5. La décision de l'inspecteur du travail infirmant l'avis d'inaptitude pour " danger immédiat après étude de poste et avis du CHSCT " émis le 30 mars 2016 par le médecin du travail n'a pas été prise sur une demande de l'employeur mais sur recours de M. E.... Compte tenu de la portée que lui donne l'article L. 4624-1 du code du travail, une telle décision, qui fait obstacle au licenciement de l'intéressé, doit être regardée comme imposant des sujétions dans l'exécution du contrat de travail. Elle ne pouvait dès lors intervenir, en application de l'article L. 121-1 du code des relations entre le public et l'administration, qu'après que l'employeur eut été mis à même de présenter ses observations.

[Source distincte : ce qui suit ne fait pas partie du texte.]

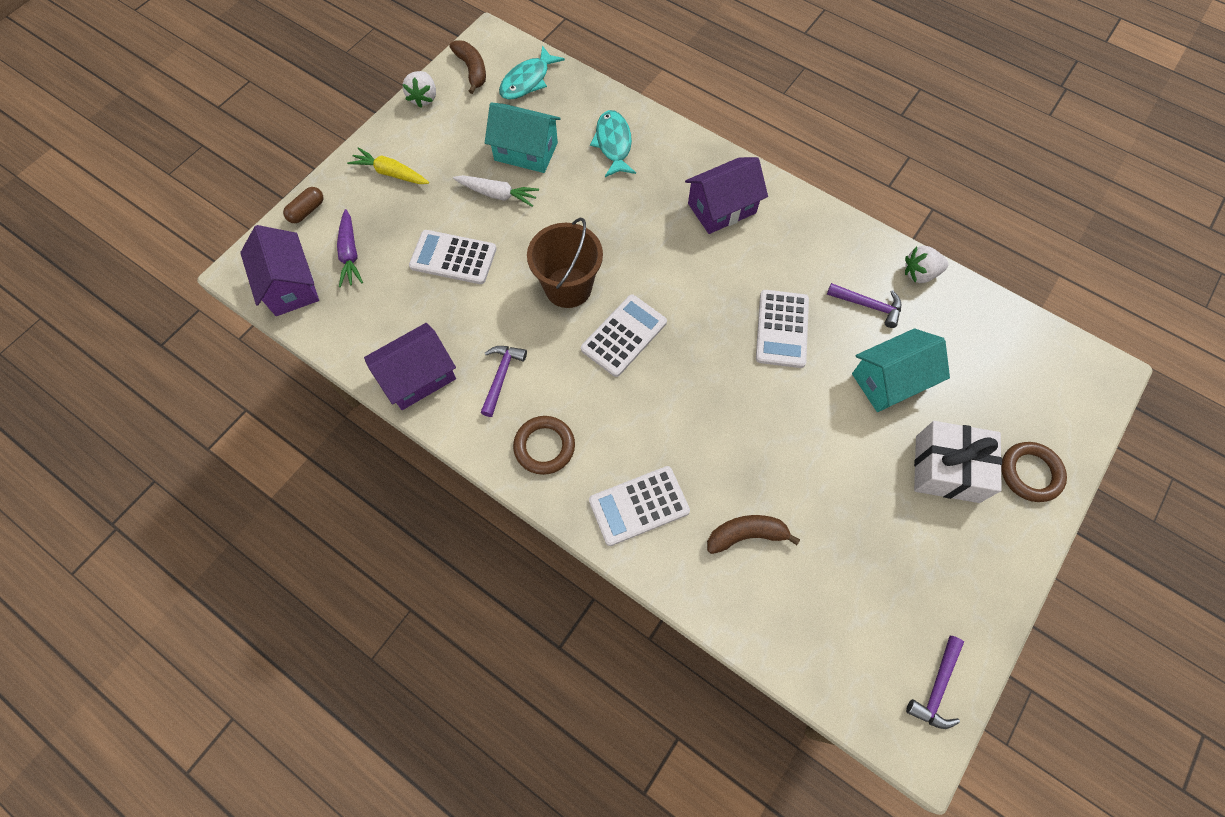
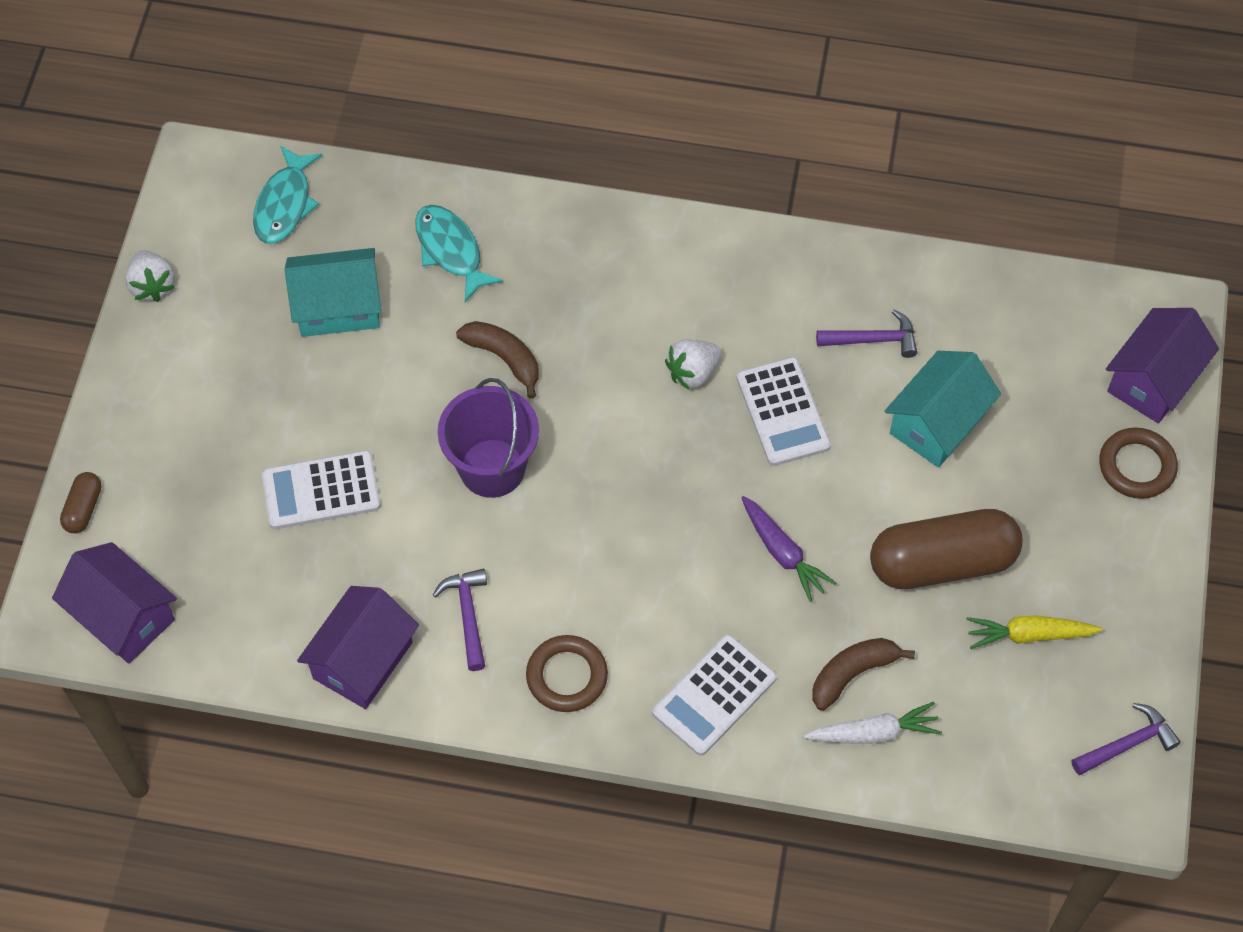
camera: 25 degrees left, 5 degrees down
purple carrot [337,209,363,287] -> purple carrot moved to [741,496,836,602]
yellow carrot [347,147,429,184] -> yellow carrot moved to [966,615,1103,649]
brown banana [450,40,486,94] -> brown banana moved to [456,321,539,399]
white carrot [453,175,539,207] -> white carrot moved to [803,702,942,744]
brown bucket [527,217,603,308] -> purple bucket [438,378,539,498]
white calculator [581,294,667,377] -> none
purple house [685,157,768,234] -> purple house moved to [1106,308,1219,423]
white strawberry [905,246,948,283] -> white strawberry moved to [665,339,722,390]
purple hammer [906,636,964,729] -> purple hammer turned 120 degrees counterclockwise [1072,703,1181,775]
white gift [914,421,1002,503] -> none
none -> brown capsule [870,509,1023,589]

6. Il en résulte que, contrairement à ce qu'a jugé le tribunal administratif, il appartenait à l'inspecteur du travail de mettre en oeuvre, avant de prendre sa décision, une procédure contradictoire.
7. S'il est constant que l'inspecteur du travail a fait connaître à la société Le Bélier l'existence du recours formé par son salarié à l'encontre de l'avis du 30 mars 2016 du médecin du travail, lui a communiqué les pièces produites par ce dernier et l'a invitée à présenter ses observations, il ne l'a pas informée de la mesure qu'il envisageait de prendre ni des motifs sur lesquels elle reposerait. La société Le Bélier ayant ainsi été privée de la garantie que constitue la procédure contradictoire dès lors qu'elle n'a pas été mise en mesure de pouvoir présenter utilement ses observations avant la décision de l'inspecteur du travail, celle-ci est entachée d'illégalité pour être intervenue au terme d'une procédure irrégulière.
8. Il résulte de ce qui précède, et sans qu'il soit besoin d'examiner les autres moyens soulevés par la société Le Bélier, que cette dernière est fondée à soutenir que c'est à tort que, par le jugement attaqué, le tribunal administratif de Bordeaux a rejeté sa demande tendant à l'annulation de la décision de l'inspecteur du travail du 7 juillet 2016.
Sur les conclusions tendant à l'application des dispositions de l'article L. 761-1 du code de justice administrative :
9. Il y a lieu, dans les circonstances de l'espèce, de mettre à la charge de l'Etat, partie perdante dans la présente instance, le versement à la société Le Bélier de la somme de 1 500 euros au titre de ces dispositions.
DECIDE :
Article 1er : Le jugement n° 1603936 du tribunal administratif de Bordeaux du 8 mars 2018 et la décision de l'inspecteur du travail du 7 juillet 2016 sont annulés.
Article 2 : L'Etat versera à la société Le Bélier une somme de 1 500 euros au titre de l'article L.761-1 du code de justice administrative.
Article 3 : Le présent arrêt sera notifié à la société Le Bélier, à M. F... E... et au ministre du travail.
Délibéré après l'audience du 11 mai 2020, à laquelle siégeaient :
M. Pierre Larroumec, président,
Mme C... B..., présidente-assesseure,
M. Paul-André Braud, premier conseiller.
Lu en audience publique, le 8 juin 2020
Le président,
Pierre Larroumec
La République mande et ordonne au ministre du travail, et à tous huissiers de justice à ce requis, en ce qui concerne les voies de droit commun contre les parties privées, de pourvoir à l'exécution du présent arrêt.